[Data records]

[Start of section]

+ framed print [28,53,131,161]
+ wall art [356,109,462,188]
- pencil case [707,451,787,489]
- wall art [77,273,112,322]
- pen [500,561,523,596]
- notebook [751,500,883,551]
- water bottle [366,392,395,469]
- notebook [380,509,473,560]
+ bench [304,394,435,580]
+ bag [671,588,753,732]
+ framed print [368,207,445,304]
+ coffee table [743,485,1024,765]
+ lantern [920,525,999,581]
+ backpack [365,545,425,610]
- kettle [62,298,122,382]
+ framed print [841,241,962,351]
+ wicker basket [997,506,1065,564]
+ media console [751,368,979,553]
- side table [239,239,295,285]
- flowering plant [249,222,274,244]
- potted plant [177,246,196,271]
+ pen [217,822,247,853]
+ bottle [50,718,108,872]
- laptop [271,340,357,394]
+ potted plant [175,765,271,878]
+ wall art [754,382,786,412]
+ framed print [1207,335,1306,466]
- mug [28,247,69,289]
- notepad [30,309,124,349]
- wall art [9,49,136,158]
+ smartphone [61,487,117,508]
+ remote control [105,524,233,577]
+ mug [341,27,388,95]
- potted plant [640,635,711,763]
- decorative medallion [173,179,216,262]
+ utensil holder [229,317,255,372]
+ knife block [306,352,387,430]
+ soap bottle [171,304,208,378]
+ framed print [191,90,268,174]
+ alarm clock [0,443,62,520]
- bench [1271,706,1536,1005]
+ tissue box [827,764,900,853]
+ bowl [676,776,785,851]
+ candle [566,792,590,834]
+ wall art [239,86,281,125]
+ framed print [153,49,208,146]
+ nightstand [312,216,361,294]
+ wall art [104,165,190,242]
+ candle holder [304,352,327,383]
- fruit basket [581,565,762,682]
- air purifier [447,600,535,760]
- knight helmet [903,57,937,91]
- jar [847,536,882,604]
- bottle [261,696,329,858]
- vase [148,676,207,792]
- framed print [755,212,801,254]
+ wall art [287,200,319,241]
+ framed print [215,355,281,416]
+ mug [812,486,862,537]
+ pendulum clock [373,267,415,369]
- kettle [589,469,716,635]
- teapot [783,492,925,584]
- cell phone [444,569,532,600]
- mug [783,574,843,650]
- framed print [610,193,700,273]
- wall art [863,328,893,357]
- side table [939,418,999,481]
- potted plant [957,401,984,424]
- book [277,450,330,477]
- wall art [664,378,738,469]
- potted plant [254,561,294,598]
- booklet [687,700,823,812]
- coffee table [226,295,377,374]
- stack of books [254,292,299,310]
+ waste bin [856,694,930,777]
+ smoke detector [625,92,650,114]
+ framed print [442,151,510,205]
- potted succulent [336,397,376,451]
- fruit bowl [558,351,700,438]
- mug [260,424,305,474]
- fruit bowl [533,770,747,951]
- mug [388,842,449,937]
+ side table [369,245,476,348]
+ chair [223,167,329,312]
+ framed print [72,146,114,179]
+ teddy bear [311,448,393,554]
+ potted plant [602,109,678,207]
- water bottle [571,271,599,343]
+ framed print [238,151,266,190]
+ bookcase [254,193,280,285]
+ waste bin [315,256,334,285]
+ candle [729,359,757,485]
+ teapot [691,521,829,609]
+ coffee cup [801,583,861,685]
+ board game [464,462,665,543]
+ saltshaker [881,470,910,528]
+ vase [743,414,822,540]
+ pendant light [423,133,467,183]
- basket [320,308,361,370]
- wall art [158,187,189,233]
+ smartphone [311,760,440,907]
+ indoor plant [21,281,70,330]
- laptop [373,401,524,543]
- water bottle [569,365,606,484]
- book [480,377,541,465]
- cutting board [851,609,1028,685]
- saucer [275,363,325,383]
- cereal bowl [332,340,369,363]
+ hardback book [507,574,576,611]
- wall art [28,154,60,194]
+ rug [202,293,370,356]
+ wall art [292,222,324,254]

[End of section]

The entries above hold the needed span. Transcribe exactly the lines from the one with "- cell phone [444,569,532,600]" to the one with "framed print [238,151,266,190]", both included.

YOUR RESPONSE »
- cell phone [444,569,532,600]
- mug [783,574,843,650]
- framed print [610,193,700,273]
- wall art [863,328,893,357]
- side table [939,418,999,481]
- potted plant [957,401,984,424]
- book [277,450,330,477]
- wall art [664,378,738,469]
- potted plant [254,561,294,598]
- booklet [687,700,823,812]
- coffee table [226,295,377,374]
- stack of books [254,292,299,310]
+ waste bin [856,694,930,777]
+ smoke detector [625,92,650,114]
+ framed print [442,151,510,205]
- potted succulent [336,397,376,451]
- fruit bowl [558,351,700,438]
- mug [260,424,305,474]
- fruit bowl [533,770,747,951]
- mug [388,842,449,937]
+ side table [369,245,476,348]
+ chair [223,167,329,312]
+ framed print [72,146,114,179]
+ teddy bear [311,448,393,554]
+ potted plant [602,109,678,207]
- water bottle [571,271,599,343]
+ framed print [238,151,266,190]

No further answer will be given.